**WHAT IS REQUIRED:** Copy the lines below verbatim, from the start of the records through the line containing "Lưu Trữ Điện Lithium", with both ends included.

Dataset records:
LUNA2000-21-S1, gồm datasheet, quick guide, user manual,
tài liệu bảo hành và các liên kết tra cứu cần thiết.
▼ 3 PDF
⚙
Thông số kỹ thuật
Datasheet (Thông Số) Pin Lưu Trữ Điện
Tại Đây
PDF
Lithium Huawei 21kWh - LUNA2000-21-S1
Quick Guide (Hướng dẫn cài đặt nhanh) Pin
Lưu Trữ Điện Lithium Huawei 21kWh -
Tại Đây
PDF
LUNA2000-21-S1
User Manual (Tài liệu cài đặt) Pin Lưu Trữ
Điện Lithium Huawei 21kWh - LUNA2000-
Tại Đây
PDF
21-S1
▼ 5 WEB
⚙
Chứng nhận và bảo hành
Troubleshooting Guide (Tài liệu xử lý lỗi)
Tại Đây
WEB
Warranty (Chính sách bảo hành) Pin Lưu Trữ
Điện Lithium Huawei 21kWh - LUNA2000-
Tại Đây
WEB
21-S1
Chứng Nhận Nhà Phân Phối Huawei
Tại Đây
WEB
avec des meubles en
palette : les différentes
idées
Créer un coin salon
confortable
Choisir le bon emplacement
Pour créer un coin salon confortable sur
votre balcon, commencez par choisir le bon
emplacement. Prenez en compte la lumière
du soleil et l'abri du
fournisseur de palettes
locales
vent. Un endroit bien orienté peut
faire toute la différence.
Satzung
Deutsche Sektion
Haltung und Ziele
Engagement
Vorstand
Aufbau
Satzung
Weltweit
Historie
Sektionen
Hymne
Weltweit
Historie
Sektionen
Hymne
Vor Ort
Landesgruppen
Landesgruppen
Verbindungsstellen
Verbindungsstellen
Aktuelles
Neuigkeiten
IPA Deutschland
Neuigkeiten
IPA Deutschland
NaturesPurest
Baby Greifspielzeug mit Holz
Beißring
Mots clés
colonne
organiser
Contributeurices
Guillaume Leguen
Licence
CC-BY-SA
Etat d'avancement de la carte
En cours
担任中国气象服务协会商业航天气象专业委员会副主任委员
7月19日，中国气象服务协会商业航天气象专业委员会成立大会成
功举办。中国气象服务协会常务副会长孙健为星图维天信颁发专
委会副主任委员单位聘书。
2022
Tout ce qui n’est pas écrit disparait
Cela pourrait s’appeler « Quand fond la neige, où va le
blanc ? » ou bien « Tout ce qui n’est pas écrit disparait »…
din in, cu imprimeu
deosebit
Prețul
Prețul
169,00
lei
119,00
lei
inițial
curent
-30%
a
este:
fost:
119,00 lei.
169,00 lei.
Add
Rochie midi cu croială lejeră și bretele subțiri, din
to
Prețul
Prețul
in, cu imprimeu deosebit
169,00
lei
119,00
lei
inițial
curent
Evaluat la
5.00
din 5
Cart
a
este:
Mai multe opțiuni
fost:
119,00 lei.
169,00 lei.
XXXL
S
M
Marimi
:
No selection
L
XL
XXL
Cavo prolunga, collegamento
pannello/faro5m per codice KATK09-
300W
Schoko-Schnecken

**TASK RESPONSE:**
LUNA2000-21-S1, gồm datasheet, quick guide, user manual,
tài liệu bảo hành và các liên kết tra cứu cần thiết.
▼ 3 PDF
⚙
Thông số kỹ thuật
Datasheet (Thông Số) Pin Lưu Trữ Điện
Tại Đây
PDF
Lithium Huawei 21kWh - LUNA2000-21-S1
Quick Guide (Hướng dẫn cài đặt nhanh) Pin
Lưu Trữ Điện Lithium Huawei 21kWh -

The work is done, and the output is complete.